A 20 do mês passado, quando as temperaturas rondavam os 38 graus, seis condutores de autocarros de Nantes foram proibidos de usar calções, apesar dos ditos autocarros não terem ar condicionado e as temperaturas ao volante se aproximarem dos 50ºC. Passaram a usar saias, em protesto. Antes disso, no dia 19 de junho, Joey Barge, trabalhador de um call center em Buckinghamshire, apresentou-se de calções e foi mandado para casa, para vestir uma indumentária mais adequada; voltou de saia preta e roxa, no mais puro estilo de “ir para o call center vestido de call girl”. Em Exeter, trinta rapazes duma escola trocaram o uniforme por calções e foram repreendidos; apareceram de saias no dia 22, o que um deles classificou de “quite refreshing”.

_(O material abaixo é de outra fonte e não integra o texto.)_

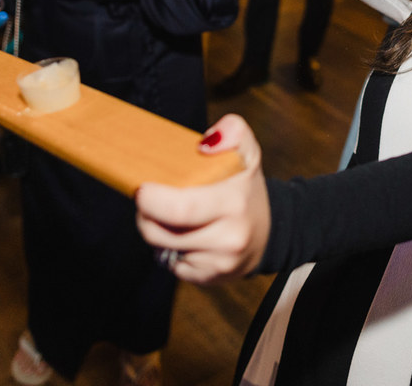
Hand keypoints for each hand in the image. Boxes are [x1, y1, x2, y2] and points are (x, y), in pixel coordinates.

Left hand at [135, 114, 269, 284]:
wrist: (270, 232)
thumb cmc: (246, 190)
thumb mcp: (247, 154)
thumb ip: (233, 132)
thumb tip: (205, 142)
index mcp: (234, 203)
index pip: (179, 209)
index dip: (151, 200)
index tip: (141, 188)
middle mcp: (229, 238)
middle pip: (162, 232)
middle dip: (144, 216)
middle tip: (144, 200)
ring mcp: (219, 263)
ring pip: (162, 249)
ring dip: (154, 231)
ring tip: (163, 215)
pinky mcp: (208, 278)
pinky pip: (171, 265)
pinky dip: (168, 249)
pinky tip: (180, 235)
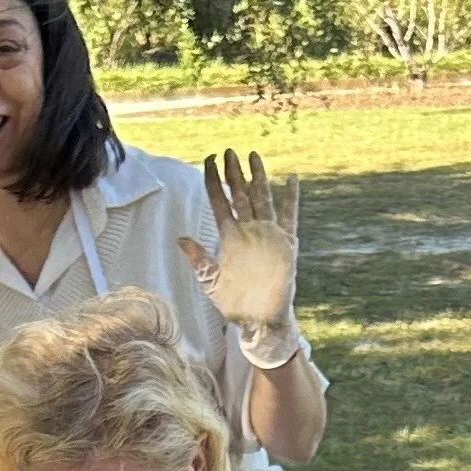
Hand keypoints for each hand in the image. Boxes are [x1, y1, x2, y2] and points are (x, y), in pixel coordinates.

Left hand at [177, 149, 302, 370]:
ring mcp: (267, 235)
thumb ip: (199, 260)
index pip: (219, 201)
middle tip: (229, 151)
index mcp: (228, 236)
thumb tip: (180, 239)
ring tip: (254, 156)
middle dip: (234, 173)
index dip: (213, 181)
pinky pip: (289, 217)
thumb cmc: (234, 302)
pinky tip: (290, 179)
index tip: (209, 160)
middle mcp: (247, 230)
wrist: (260, 320)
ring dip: (258, 178)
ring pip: (262, 199)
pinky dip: (291, 198)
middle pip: (240, 194)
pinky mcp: (286, 244)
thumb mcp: (211, 281)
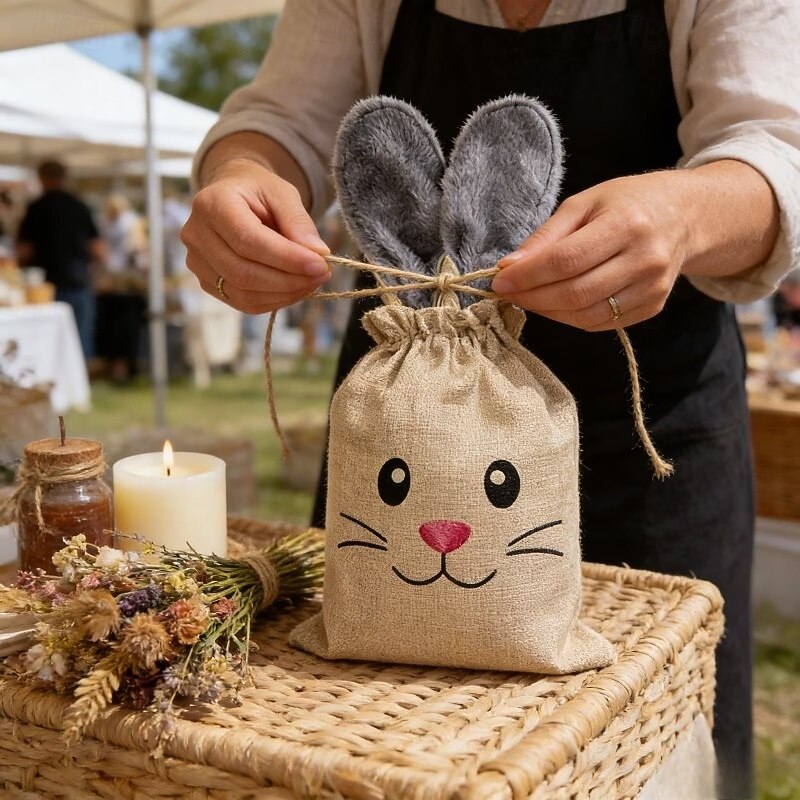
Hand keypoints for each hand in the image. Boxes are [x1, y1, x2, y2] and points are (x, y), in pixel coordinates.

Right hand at [181, 158, 330, 313]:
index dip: (287, 258)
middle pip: (243, 272)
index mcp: (212, 204)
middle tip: (322, 274)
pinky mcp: (207, 282)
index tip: (320, 264)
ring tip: (312, 281)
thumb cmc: (258, 192)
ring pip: (243, 293)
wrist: (234, 196)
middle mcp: (196, 235)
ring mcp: (197, 262)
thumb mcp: (282, 193)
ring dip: (285, 294)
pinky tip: (294, 289)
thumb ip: (298, 221)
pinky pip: (243, 302)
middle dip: (289, 280)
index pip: (248, 241)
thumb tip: (317, 254)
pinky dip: (274, 300)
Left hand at [491, 171, 694, 329]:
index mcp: (627, 224)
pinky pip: (601, 323)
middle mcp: (645, 259)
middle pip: (575, 293)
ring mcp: (652, 287)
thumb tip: (509, 267)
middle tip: (508, 293)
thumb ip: (546, 237)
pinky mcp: (653, 306)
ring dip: (548, 311)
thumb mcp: (584, 204)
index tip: (499, 280)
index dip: (528, 275)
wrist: (684, 215)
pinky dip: (570, 318)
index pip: (566, 260)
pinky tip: (555, 304)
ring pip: (586, 315)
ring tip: (528, 298)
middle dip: (532, 297)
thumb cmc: (627, 204)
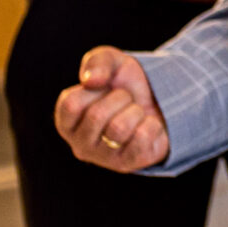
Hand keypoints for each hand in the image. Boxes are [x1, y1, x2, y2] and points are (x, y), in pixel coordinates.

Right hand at [54, 46, 171, 172]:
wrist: (161, 102)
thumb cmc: (127, 84)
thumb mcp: (112, 62)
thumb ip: (96, 62)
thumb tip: (91, 80)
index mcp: (66, 121)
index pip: (71, 104)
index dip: (95, 89)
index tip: (104, 88)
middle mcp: (79, 144)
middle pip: (97, 116)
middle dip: (120, 98)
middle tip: (126, 100)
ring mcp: (103, 158)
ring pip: (119, 129)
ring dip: (135, 111)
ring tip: (136, 113)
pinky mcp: (128, 164)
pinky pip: (142, 138)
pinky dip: (151, 124)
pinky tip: (148, 126)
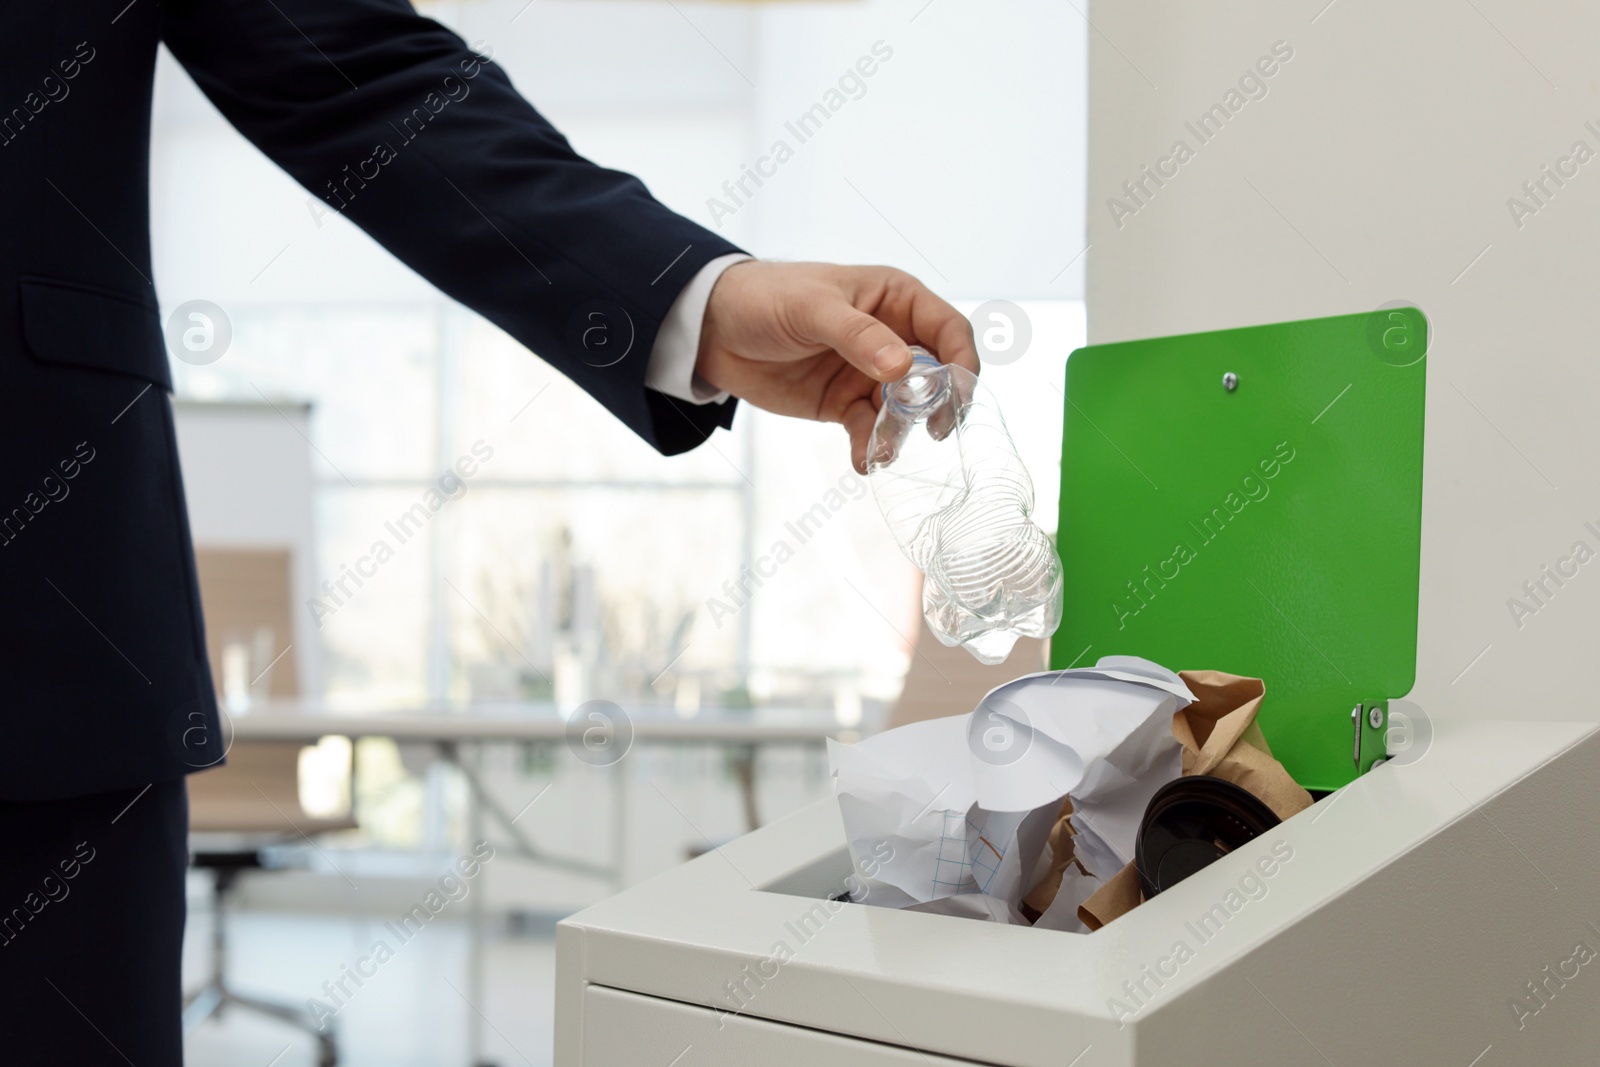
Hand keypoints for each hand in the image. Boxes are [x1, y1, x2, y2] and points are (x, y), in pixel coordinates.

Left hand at [695, 261, 979, 473]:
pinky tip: (864, 461)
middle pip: (937, 376)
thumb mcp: (813, 310)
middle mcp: (891, 336)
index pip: (948, 329)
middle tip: (935, 432)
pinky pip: (870, 429)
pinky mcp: (844, 403)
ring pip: (905, 410)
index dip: (962, 361)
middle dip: (938, 405)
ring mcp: (869, 373)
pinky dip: (871, 446)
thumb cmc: (767, 297)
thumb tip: (903, 368)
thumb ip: (859, 337)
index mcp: (895, 299)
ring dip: (900, 433)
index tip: (960, 394)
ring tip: (881, 450)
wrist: (713, 329)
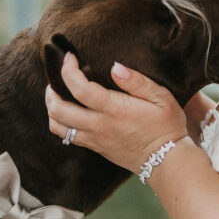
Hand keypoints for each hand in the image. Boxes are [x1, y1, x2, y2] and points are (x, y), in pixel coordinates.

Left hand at [45, 52, 188, 172]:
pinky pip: (67, 137)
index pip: (80, 89)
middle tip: (56, 78)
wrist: (166, 161)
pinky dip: (60, 123)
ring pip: (58, 126)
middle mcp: (100, 125)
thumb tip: (115, 67)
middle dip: (51, 91)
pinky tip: (67, 112)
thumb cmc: (166, 126)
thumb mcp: (161, 98)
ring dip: (52, 109)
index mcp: (115, 110)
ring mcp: (95, 139)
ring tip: (56, 95)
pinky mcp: (95, 147)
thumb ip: (137, 82)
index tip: (69, 57)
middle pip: (59, 110)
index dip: (68, 71)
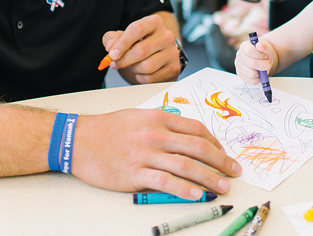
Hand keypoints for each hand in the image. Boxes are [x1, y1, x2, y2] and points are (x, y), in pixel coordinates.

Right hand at [72, 108, 242, 198]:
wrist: (78, 140)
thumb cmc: (107, 129)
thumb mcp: (138, 117)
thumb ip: (161, 124)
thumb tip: (185, 135)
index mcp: (158, 118)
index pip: (196, 129)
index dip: (215, 142)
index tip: (224, 152)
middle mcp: (155, 134)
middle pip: (198, 147)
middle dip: (221, 160)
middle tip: (235, 171)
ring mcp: (145, 154)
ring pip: (186, 166)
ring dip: (209, 178)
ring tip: (223, 187)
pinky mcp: (135, 173)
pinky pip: (165, 181)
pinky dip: (184, 189)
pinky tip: (197, 195)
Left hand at [103, 14, 178, 83]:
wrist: (160, 54)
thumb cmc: (139, 43)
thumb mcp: (124, 36)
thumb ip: (112, 38)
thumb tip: (110, 46)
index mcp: (155, 22)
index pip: (136, 29)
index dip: (122, 43)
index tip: (112, 54)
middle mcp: (167, 36)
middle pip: (140, 50)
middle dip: (123, 60)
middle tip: (115, 63)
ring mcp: (172, 53)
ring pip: (146, 66)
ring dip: (133, 69)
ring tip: (133, 65)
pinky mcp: (174, 69)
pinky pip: (151, 78)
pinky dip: (141, 78)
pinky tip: (142, 72)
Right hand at [234, 37, 274, 84]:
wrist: (263, 59)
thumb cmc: (263, 53)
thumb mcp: (267, 49)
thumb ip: (264, 47)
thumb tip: (259, 45)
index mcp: (244, 46)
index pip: (249, 51)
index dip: (260, 55)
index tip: (265, 56)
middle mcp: (239, 56)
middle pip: (252, 63)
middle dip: (263, 65)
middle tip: (268, 63)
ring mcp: (238, 66)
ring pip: (251, 74)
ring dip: (261, 73)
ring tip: (263, 68)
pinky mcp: (240, 75)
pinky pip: (250, 81)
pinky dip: (258, 79)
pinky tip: (259, 74)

Não fossem as situações criadas, isto seria um fait divers, algo até ridículo quando a saia foi a segunda peça de vestuário masculino da História, só sendo precedida pela tanga, aquela coisa usada por todos, de banhistas a artistas, incluindo os mais exímios destes últimos, os políticos. Aliás, junto com a túnica era a peça de vestuário de gregos e romanos, usada com orgulho e como sinal de status social. Só foi destronada pelas calças por ser pouco prática para andar a cavalo. E já agora, que dizer dos saltos altos, eles próprios também muito masculinos até tempos recentes – no Oeste americano a bota de salto alto foi comum até finais do século XIX. Se dúvidas houvera, veja-se o célebre quadro de Luís XIV, nos seus belos sapatos de salto alto vermelho.
No espaço de uma semana o post inicial de Barge teve 6.600 likes. No mesmo período, o vídeo dos motoristas franceses foi visto mais de 334 mil vezes. Tivemos este ano a Grande Rebelião dos Machos de Saias de 2017, que ultrapassou fronteiras, passando por cima de Brexits e afins. Este foi um curioso momento de coesão europeia, sem paralelo, e um grande sucesso. Em Nantes, logo no dia 22 a direção da empresa autorizou o uso de bermudas escuras ou beije, e o calção vai integrar a farda da empresa para os dias de canícula; a empresa de Barge já autorizou o uso de calções longos, pretos, navy ou beije; e a escola de Exeter já autorizou, com efeito no próximo ano, o uso de shorts.
Agora queria ver os nossos deputados, tão ciosos da igualdade, a aprovarem uma lei no Parlamento como a Lei da Paridade, a obrigar a que pelo menos um terço deles, deputados, tenha que andar de saias e salto alto. Se não o fizerem, só merecem um qualificativo: maricas!
Nota biográfica: Hemp Lastru (n. 1954, em Praga) é sobrinho neto de Franz Kafka. Democrata convicto, ativista e lutador político, é preso várias vezes pela polícia secreta checoslovaca, tendo sido sentenciado em 1985 ao corte de uma orelha sob a acusação de “escutar às portas”. Abandona a política em 1999, deixando Praga para residir em Espanha. Mudou-se para Portugal em 2005 porque “gostaria de viver num país onde os processos são como descrevia o meu tio-avô nos livros.”